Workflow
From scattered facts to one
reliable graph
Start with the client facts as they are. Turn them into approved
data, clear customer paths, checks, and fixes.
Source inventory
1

PROBLEM:
The records must each be output verbatim, with nothing left out.

RESPONSE TO THIS TASK:
Workflow
From scattered facts to one
reliable graph
Start with the client facts as they are. Turn them into approved
data, clear customer paths, checks, and fixes.
Source inventory
1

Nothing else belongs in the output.